- [ABOUT THIS EXERCISE]
Print every line of the data below verbatim, omitting the pictures.

- [ENTRIES PROVIDED]
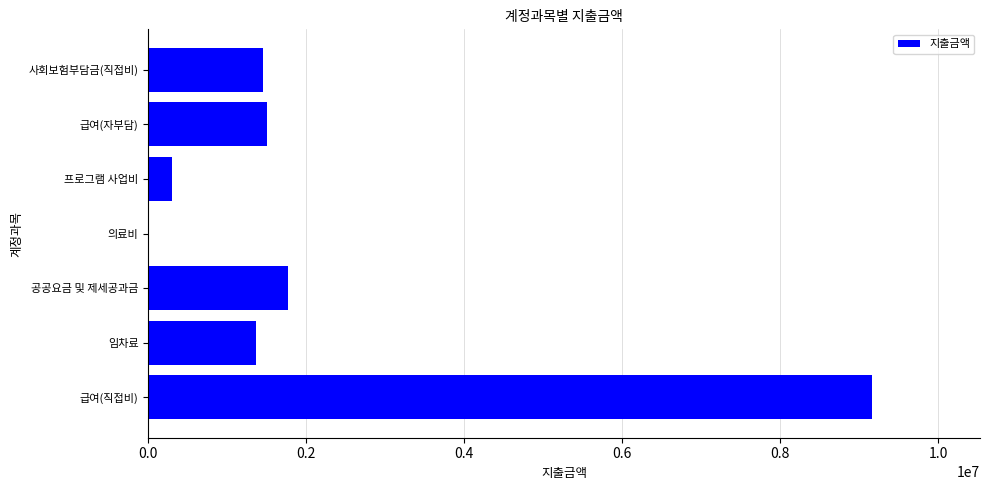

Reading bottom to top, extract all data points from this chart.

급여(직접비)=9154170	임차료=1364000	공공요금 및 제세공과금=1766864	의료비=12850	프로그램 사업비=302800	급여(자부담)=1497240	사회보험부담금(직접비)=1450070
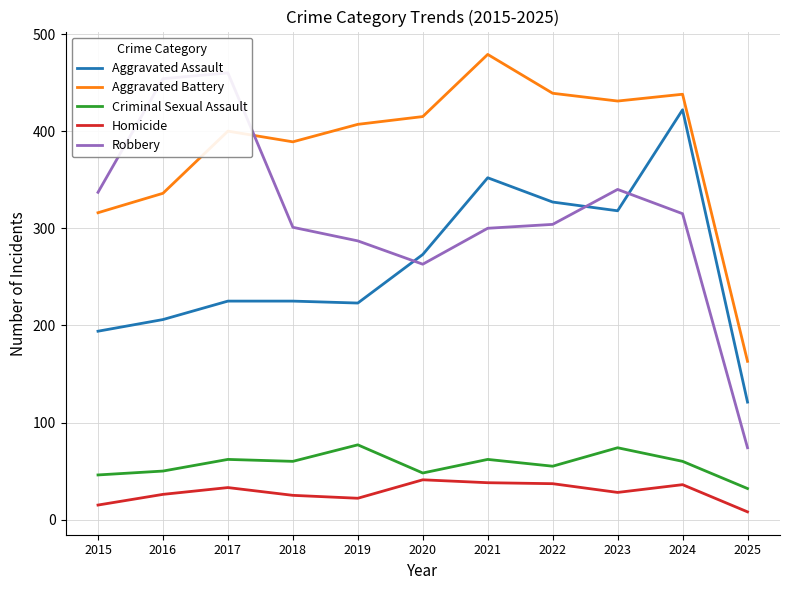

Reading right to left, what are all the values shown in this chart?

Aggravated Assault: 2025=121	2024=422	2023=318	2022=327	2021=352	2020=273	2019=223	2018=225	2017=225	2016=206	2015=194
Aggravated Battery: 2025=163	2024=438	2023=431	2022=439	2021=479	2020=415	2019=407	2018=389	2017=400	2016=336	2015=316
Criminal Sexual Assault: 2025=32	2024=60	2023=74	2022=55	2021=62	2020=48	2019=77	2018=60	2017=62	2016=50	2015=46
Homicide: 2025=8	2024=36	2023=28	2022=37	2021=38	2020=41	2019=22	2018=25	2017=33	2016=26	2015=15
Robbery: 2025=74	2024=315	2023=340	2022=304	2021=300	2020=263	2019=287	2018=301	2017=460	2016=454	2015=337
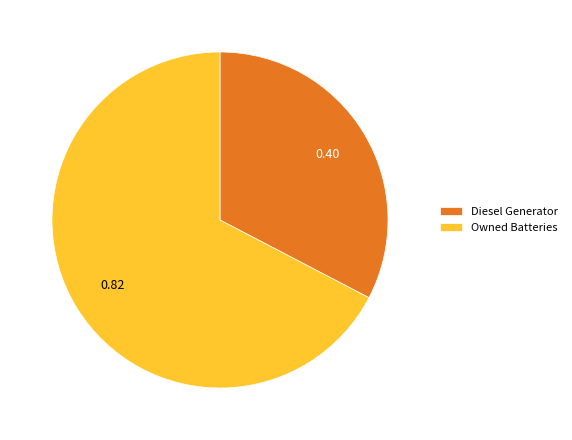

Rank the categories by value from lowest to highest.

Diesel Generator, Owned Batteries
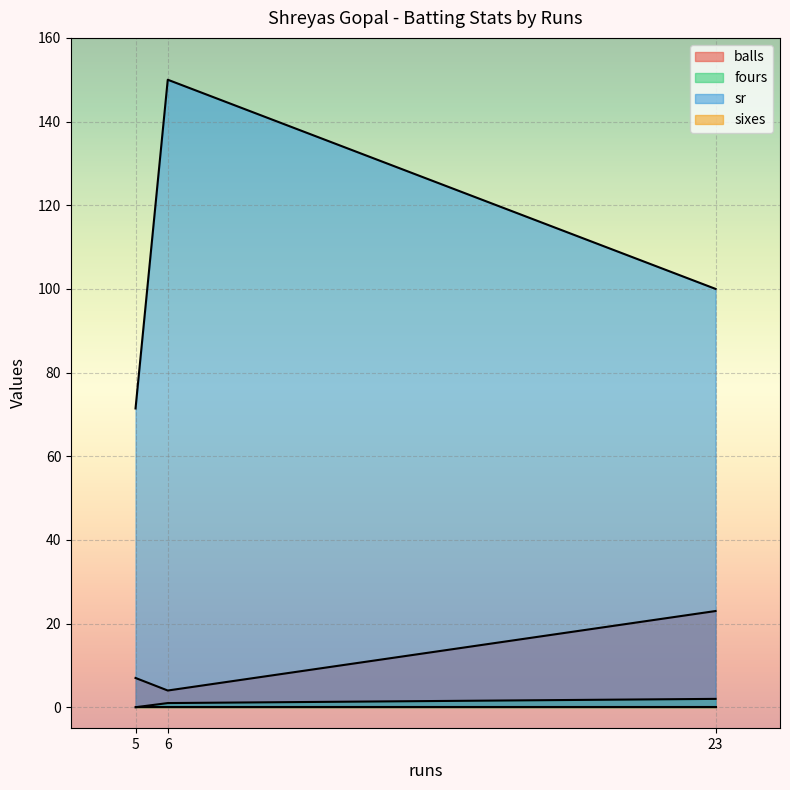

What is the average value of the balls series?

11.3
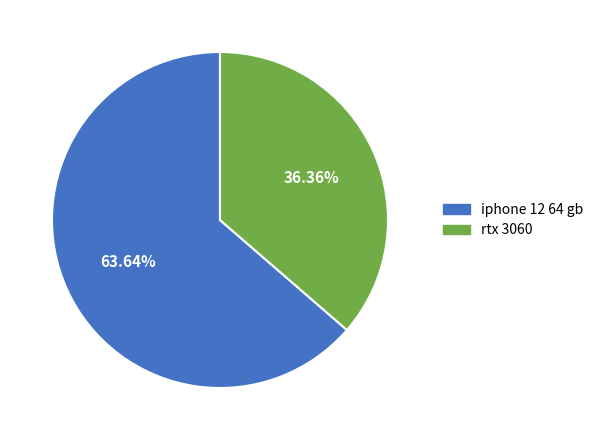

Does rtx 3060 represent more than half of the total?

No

- [ANSWER FOR THE TASK]
Reading bottom to top, extract all data points from this chart.

급여(직접비)=9154170	임차료=1364000	공공요금 및 제세공과금=1766864	의료비=12850	프로그램 사업비=302800	급여(자부담)=1497240	사회보험부담금(직접비)=1450070

Reading right to left, what are all the values shown in this chart?

Aggravated Assault: 2025=121	2024=422	2023=318	2022=327	2021=352	2020=273	2019=223	2018=225	2017=225	2016=206	2015=194
Aggravated Battery: 2025=163	2024=438	2023=431	2022=439	2021=479	2020=415	2019=407	2018=389	2017=400	2016=336	2015=316
Criminal Sexual Assault: 2025=32	2024=60	2023=74	2022=55	2021=62	2020=48	2019=77	2018=60	2017=62	2016=50	2015=46
Homicide: 2025=8	2024=36	2023=28	2022=37	2021=38	2020=41	2019=22	2018=25	2017=33	2016=26	2015=15
Robbery: 2025=74	2024=315	2023=340	2022=304	2021=300	2020=263	2019=287	2018=301	2017=460	2016=454	2015=337

Rank the categories by value from lowest to highest.

Diesel Generator, Owned Batteries

What is the average value of the balls series?

11.3

Does rtx 3060 represent more than half of the total?

No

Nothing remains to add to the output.